The Variable Star Zoo Project by the Millennium Institute of Astrophysics invited people worldwide to classify variable stars in the Milky Way. The obtained classifications were used as an inspiration for a paper in which the most active users were included as co-authors.
It was in 2018 when a team of MAS astronomers, led by MAS Deputy Director Manuela Zoccali, launched the Variable Star Zoo (VSZ) Project.It was the first Chilean citizen science project hosted in Zoouniverse, one of this area's most relevant international platforms. It had a straightforward premise: volunteers from around the globe classified variable stars by interpreting graphics representing a star's periodic variation of brightness. And even though it seemed a complex task for someone with no scientific formation, it really wasn't. Iván Lacerna, MAS postdoctoral researcher at that moment, part of Manuela Zoccali's team and who's currently a professor at Universidad de Atacama, led the creation of a project that only asked people to compare luminosity patterns and light curves after watching a tutorial on what details notice.
After almost two years, the project finished, scoring more than 5000 volunteers in Chile, Europe, India, USA, Brazil, Mexico, Canada, and others. In total, it reached up to 860,000 classifications out of 60,000 stars. Among these volunteers, and to those who lived in Chile, MAS did a giveaway to those who completed more than 500 classifications (registering different classification milestones like 500, 100 and 3000) and to those who classified more than 10,000 light curves, they could appear as collaborators in a paper. It finally happened in the publication “Infrared variability of young solar analogues in the Lagoon Nebula”, whose first author was astronomer Camila Órdenes. She recently obtained her PhD in Astrophysics from the Institute of Astrophysics at Universidad Católica studying these stars.
The Contribution of Citizen Science
According to Manuela Zoccali, co-author of this paper and Camila's advisor during her days as a PhD student a few weeks ago, the problem scientists face when they analyze large amounts of data is not understanding the information coming from observing instrumentation but the time that it takes when only one person does it. On this matter, the new computational tools have that benefit. However, the possibility of several human brains working as one giant brain is, in her opinion, one of the biggest traits these citizen science projects have. "In addition to the great science outreach element of Variable Star Zoo -one of the main axes of the MAS outreach program- what we did with this project is not outreach, but science itself, and we did it with the contribution of many volunteers. In fact, out of the 60,000 variable stars we sampled, 8,000 of them turned out to be very old stars pulsating in a limited period that we found through citizen support. The computer had identified less than 4,000," she says.

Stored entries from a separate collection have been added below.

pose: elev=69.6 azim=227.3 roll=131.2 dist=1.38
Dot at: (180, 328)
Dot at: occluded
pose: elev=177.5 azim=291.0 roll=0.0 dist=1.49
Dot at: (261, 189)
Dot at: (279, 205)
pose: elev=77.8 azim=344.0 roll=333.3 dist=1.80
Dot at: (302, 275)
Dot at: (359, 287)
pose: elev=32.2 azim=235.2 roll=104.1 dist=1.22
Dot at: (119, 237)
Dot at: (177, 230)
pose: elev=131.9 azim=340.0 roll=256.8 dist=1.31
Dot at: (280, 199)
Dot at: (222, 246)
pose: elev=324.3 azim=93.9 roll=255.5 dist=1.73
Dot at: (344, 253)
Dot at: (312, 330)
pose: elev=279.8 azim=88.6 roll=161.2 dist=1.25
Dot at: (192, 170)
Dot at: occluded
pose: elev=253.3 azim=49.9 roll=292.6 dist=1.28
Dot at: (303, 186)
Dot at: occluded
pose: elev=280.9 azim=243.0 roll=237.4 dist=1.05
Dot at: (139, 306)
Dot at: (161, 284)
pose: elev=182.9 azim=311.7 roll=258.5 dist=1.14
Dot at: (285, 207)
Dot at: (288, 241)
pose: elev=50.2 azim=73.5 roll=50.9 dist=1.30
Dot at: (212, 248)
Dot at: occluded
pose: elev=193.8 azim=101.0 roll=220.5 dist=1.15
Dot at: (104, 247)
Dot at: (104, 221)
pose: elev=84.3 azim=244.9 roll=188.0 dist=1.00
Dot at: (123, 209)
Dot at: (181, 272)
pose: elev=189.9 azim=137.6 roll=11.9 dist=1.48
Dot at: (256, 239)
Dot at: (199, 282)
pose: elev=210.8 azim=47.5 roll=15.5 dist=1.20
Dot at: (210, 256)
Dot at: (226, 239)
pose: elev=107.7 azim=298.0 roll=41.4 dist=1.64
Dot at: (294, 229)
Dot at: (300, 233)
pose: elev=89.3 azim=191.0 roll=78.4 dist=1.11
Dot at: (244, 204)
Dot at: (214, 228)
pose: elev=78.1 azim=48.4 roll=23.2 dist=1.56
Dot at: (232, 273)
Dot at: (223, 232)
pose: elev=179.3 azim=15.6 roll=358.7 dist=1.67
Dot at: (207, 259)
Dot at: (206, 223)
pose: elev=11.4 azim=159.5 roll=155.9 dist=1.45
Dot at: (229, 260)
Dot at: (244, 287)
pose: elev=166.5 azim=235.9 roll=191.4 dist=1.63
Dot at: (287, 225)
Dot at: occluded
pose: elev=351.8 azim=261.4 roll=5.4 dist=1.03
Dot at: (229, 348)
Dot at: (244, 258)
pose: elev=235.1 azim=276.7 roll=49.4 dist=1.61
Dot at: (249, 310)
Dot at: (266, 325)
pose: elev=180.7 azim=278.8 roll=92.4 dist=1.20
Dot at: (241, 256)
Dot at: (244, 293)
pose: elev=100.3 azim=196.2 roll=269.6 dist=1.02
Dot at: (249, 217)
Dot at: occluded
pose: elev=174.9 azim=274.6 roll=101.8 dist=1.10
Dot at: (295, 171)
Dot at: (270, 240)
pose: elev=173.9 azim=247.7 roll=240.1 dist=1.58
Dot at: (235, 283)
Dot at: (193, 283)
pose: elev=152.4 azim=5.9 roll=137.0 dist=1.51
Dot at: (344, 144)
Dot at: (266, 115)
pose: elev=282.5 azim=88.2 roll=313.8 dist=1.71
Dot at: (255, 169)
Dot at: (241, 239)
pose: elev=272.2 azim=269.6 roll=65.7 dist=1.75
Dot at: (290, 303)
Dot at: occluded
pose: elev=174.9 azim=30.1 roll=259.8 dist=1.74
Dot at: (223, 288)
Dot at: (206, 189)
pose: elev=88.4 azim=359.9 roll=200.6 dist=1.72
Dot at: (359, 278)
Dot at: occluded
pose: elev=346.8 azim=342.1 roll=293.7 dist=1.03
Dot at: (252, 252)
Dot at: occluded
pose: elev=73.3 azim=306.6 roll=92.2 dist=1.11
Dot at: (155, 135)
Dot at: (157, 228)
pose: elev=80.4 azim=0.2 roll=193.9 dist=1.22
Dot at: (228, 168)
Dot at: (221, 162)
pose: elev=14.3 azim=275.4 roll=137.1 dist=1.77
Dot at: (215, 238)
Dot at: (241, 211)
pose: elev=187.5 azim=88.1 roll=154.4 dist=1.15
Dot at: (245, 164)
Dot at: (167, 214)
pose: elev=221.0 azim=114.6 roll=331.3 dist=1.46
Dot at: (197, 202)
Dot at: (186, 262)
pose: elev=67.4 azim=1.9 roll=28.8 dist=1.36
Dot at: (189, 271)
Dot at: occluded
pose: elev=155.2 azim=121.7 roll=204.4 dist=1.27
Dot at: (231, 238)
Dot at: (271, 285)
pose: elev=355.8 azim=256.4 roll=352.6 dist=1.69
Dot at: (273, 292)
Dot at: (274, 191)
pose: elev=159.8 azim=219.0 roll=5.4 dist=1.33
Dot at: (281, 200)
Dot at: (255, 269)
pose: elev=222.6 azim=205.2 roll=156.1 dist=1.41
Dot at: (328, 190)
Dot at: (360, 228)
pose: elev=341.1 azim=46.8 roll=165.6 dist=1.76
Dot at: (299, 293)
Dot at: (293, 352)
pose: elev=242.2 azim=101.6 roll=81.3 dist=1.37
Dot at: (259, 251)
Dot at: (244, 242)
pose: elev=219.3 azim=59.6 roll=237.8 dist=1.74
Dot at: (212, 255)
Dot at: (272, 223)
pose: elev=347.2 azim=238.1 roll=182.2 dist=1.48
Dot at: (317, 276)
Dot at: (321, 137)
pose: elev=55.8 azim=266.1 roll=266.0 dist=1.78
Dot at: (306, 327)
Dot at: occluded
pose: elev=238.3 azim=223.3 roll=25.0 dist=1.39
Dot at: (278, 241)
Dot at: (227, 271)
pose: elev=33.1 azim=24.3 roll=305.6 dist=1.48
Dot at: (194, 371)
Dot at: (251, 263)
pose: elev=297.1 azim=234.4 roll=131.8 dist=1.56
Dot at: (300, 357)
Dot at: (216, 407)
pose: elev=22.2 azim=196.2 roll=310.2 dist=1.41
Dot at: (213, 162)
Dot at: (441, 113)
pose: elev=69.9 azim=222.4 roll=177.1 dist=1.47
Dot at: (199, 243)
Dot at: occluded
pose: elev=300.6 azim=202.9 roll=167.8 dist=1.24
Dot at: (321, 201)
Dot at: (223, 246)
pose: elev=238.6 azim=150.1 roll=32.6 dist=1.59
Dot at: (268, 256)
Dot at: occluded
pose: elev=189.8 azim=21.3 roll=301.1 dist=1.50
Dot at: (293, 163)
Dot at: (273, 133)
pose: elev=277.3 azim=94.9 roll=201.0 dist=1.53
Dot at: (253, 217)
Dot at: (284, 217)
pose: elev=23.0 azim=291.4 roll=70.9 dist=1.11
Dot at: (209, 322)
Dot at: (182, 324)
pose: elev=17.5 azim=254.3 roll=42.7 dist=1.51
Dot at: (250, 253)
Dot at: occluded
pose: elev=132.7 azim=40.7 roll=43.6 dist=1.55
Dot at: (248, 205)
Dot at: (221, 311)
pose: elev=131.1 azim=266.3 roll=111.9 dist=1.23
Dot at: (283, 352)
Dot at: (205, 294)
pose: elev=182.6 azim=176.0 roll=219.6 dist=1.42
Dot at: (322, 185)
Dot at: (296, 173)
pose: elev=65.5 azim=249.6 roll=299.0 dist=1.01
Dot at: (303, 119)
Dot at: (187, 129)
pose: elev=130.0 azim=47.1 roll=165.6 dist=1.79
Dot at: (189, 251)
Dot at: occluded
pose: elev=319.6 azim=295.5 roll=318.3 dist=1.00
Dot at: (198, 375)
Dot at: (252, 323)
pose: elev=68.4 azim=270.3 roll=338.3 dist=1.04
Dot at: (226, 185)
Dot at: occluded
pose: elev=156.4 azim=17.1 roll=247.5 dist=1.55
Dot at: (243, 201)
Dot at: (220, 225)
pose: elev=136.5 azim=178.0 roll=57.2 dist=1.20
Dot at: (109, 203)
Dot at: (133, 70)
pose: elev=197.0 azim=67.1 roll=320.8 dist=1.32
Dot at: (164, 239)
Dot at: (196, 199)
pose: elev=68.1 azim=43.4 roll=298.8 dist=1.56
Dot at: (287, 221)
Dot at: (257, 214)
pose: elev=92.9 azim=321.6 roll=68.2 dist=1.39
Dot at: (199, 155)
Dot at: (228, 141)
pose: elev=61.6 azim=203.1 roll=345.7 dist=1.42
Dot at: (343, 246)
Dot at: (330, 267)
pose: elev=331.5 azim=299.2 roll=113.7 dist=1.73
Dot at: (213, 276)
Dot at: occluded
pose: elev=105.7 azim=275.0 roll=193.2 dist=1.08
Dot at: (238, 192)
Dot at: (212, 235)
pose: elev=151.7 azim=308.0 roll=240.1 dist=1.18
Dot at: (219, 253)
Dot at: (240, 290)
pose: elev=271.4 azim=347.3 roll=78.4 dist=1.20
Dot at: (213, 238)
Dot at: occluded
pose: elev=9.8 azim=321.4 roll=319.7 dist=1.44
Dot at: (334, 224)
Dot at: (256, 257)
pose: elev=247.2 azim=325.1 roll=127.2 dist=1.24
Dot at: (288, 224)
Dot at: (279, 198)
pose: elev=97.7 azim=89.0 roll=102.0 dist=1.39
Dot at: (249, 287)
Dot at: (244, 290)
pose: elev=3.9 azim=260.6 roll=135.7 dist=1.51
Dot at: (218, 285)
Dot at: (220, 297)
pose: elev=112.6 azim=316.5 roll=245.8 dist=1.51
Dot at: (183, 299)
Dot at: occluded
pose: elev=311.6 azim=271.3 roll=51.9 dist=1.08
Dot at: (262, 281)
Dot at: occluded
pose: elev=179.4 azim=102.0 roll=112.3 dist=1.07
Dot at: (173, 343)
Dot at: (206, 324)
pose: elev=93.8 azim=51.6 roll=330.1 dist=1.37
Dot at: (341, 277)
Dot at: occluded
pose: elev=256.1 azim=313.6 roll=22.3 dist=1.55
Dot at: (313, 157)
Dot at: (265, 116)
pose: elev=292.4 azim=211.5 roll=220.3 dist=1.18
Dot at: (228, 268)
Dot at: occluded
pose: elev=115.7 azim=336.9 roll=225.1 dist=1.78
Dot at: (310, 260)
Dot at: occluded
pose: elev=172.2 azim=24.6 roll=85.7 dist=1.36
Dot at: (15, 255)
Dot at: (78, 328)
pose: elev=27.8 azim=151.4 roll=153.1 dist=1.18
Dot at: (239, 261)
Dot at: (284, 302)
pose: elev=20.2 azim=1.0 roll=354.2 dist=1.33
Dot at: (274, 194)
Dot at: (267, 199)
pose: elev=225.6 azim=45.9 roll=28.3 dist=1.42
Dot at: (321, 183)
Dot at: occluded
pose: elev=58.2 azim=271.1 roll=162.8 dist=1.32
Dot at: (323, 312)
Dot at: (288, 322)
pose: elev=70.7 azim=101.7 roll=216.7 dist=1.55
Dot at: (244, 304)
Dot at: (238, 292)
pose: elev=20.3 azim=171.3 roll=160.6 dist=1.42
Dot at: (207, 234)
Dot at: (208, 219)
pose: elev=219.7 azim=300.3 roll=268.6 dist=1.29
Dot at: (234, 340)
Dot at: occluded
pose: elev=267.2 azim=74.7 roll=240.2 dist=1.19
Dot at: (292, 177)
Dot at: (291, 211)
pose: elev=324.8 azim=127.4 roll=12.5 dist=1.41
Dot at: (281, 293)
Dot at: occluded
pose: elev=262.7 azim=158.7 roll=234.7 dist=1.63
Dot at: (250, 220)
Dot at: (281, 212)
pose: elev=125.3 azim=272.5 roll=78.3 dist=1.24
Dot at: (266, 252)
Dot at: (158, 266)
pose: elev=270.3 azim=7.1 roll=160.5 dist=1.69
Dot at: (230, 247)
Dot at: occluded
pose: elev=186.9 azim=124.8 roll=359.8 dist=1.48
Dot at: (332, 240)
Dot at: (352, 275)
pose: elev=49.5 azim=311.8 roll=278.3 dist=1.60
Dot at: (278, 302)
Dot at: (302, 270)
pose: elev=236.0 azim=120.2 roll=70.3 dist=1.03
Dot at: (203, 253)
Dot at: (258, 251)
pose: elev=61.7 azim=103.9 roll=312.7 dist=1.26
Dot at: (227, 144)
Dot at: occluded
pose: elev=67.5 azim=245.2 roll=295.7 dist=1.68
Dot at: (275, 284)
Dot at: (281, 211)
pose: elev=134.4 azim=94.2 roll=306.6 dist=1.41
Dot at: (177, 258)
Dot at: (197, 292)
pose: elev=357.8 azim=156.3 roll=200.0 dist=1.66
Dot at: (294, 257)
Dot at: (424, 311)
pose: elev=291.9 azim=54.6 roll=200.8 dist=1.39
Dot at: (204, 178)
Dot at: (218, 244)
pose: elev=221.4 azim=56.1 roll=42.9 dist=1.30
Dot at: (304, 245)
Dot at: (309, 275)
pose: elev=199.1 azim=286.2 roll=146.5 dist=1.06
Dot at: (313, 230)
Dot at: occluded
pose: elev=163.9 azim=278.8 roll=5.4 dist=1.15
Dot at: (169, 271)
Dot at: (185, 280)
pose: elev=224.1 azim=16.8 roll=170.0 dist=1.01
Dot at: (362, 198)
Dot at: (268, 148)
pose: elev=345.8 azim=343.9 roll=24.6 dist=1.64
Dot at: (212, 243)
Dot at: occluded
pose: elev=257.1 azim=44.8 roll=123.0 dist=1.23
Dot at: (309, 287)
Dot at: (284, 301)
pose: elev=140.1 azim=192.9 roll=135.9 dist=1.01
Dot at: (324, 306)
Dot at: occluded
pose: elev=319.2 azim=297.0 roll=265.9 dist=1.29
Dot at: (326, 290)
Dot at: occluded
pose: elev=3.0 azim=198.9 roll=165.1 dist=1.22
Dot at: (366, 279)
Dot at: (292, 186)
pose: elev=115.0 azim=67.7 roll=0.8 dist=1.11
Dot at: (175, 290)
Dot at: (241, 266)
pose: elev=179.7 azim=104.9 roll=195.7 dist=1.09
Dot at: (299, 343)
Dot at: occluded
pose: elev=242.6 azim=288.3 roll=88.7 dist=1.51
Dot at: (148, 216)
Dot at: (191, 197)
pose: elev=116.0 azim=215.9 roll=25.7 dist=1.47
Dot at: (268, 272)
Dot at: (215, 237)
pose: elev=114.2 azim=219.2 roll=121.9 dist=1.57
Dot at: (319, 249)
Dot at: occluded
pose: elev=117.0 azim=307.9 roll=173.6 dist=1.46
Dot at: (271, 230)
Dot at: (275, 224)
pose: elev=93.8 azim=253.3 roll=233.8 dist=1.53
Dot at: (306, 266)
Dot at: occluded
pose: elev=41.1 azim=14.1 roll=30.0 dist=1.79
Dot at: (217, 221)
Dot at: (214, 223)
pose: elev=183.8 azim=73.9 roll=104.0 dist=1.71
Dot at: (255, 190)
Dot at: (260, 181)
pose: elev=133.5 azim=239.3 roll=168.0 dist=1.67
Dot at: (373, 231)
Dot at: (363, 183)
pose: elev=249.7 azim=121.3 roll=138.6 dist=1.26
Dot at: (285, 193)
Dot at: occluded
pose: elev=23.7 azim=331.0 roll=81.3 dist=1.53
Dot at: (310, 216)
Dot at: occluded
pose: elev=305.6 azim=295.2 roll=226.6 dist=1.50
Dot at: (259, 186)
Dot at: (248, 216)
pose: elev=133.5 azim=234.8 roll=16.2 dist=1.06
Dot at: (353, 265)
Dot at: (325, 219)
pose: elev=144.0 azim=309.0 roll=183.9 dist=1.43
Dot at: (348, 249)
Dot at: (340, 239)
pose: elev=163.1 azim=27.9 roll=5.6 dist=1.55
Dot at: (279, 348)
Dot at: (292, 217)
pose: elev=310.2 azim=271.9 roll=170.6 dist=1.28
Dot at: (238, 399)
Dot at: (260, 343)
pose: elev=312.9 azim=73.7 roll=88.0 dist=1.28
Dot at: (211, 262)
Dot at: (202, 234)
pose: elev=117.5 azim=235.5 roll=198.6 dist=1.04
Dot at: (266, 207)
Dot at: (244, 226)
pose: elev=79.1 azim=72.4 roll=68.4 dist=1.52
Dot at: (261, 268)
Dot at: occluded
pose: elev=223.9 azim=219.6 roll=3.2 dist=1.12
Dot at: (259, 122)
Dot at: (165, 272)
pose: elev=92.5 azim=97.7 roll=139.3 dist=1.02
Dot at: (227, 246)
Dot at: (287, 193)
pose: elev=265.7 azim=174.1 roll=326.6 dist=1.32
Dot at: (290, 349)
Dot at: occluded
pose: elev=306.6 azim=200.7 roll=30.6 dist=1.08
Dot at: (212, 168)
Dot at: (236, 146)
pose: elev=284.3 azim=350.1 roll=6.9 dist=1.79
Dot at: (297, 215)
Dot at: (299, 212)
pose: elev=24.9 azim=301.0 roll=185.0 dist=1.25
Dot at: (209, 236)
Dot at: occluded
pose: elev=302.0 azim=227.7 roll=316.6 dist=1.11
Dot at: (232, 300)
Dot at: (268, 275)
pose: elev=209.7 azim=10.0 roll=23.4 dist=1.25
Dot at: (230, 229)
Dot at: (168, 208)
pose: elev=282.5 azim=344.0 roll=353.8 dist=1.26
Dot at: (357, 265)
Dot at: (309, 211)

However, as with any ordinary science process, the VSZ branches out into new areas of research that the head team had yet to even imagine.
According to Zoccali, who also is the chief of the MAS outreach department, among the light curves asked the volunteers to classify, many of them had a sinusoidal shape, which typically corresponds to Cepheid stars. Accurately, users of VSZ classified them as Cepheids. However, upon reviewing their position in the sky, astronomers realized that these stars were clustered around some nearby star-forming regions. Cepheids were reported saturating the detector; they had to be much smaller stars. They quickly realized that these stars had to be the so-called "Young Stellar Objects" whose periodic variation in brightness is due to the spots in their atmosphere, like sunspots, but bigger, and the star's rotation makes them appear and disappear.
"We discovered that many young stars in our sample had active atmospheres. Thanks to the classification we obtained from VSZ, my team and I started to work with these stars, which we hadn't tackled until now. We also had to include other catalogues of bands we hadn't used before. This is precisely another significant consequence of the VSZ. Within our team, a research line not previously addressed has opened, resulting in new collaborations with Dr Amelia Bayo from ESO Germany, Dr Lynne Hillebrandt from CALTECH California, where Camila was researching for three months, and Dr Loredana Prisinzano from Palermo Astronomical Observatory.
And as promised in 2018, the early days of VSZ, the first publication by Camila Órdenes, included as co-authors the users who classified more than 10,000 stars: Samantha Abarzua, Carolina Avendaño, Pablo Díaz, Iván Fernández and Gerardo Lara.